**Questions sur le document**
1) Traduisez en anglais cette phrase du texte sur la rémunération du généalogiste : « Dans cette affaire, un notaire en charge d’une succession avait identifié une héritière unique. »
2) Poursuivez le texte sur la rémunération du généalogiste à partir de sa dernière phrase.

**Texte proposé**
+===+
Lorsque les héritiers sont découverts ou retrouvés, le généalogiste leur propose la conclusion d’un contrat de révélation, par lequel il s’engage à révéler l’existence d’un droit successoral moyennant une rémunération, généralement calculée sur l’actif net recueilli.

Les tribunaux ont eu à connaître de la question de la rémunération d’un généalogiste intervenu dans une succession sans contrat signé en ce sens avec l’héritier bénéficiaire.(Cour de cassation, Chambre civile 1, 29 mai 2019, 18-16.999)

Dans cette affaire, un notaire en charge d’une succession avait identifié une héritière unique. Il décide de faire appel à un généalogiste pour vérifier la présence ou non d’autres héritiers dans la succession. Le généalogiste intervient et confirme l’absence d’autres héritiers.

Par la suite, le généalogiste réclame à l’héritière le paiement d’une somme correspondant à 20 % des actifs nets de la succession et des capitaux d’assurance vie afin de couvrir le remboursement des frais engagés ainsi que sa rémunération. Le généalogiste invoque le principe de gestion d’affaires prévu par le code civil. Ce principe permet à une personne effectuant une tâche pour le compte et dans l’intérêt de quelqu’un de lui demander indemnisation pour les frais engagés alors même qu’il n’avait pas eu d’autorisation préalable.
+===+
**Extrait de données**
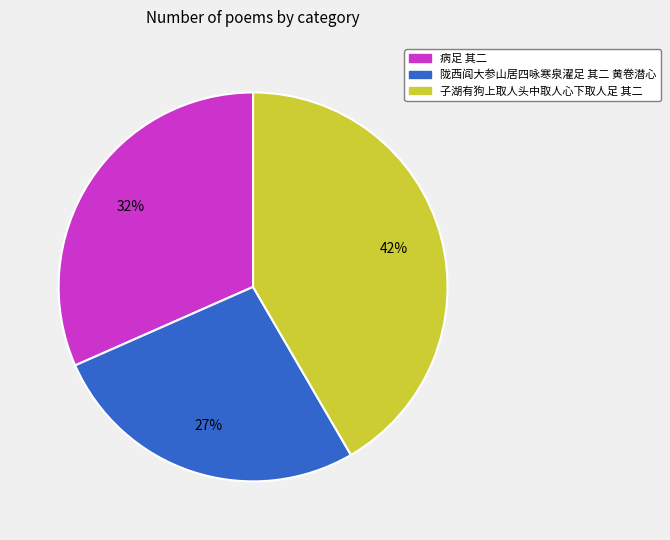

The 陇西阎大参山居四咏寒泉濯足 其二 黄卷潜心 slice represents 27% of the pie. True or false?

True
+===+
**Exercices corrigés**
1) In this case, a notary in charge of an estate had identified a sole heir.

2)
L’héritière refuse toute indemnisation à ce titre. Elle estime que l’intervention du généalogiste n’avait pas été utile au règlement de la succession et refuse de payer les sommes réclamées.

Le généalogiste a saisi les tribunaux afin d’obtenir le paiement de ces sommes. Les juges reconnaissent tout d’abord que le généalogiste est certes intervenu sans contrat signé avec l’héritière, mais estime que son intervention lui a néanmoins été utile puisqu’elle a permis de confirmer l’absence d’autres héritiers. Les tribunaux condamnent donc l’héritière au remboursement des dépenses utiles et nécessaires exposées par le généalogiste pour la recherche d’autres héritiers.

En revanche, ils refusent de condamner l’héritière au paiement d’une rémunération complémentaire du généalogiste puisqu’aucun contrat n’avait été souscrit en ce sens.

Or, la gestion d’affaires permet seulement d’obtenir une indemnisation pour le remboursement des dépenses engagées, mais ne permet pas d’être rémunéré pour la tâche accomplie puisque l’intervention doit rester bénévole. À défaut de contrat signé avec l’héritière, le généalogiste ne peut donc pas la contraindre au paiement d’une rémunération complémentaire.

Ainsi, un généalogiste qui rend service aux héritiers dans le règlement d’une succession pourra prétendre au remboursent des frais exposés, mais ne pourra pas prétendre à rémunération pour la tâche accomplie, même à titre professionnel, s’il n’a pas souscrit de contrat ne ce sens avec les héritiers.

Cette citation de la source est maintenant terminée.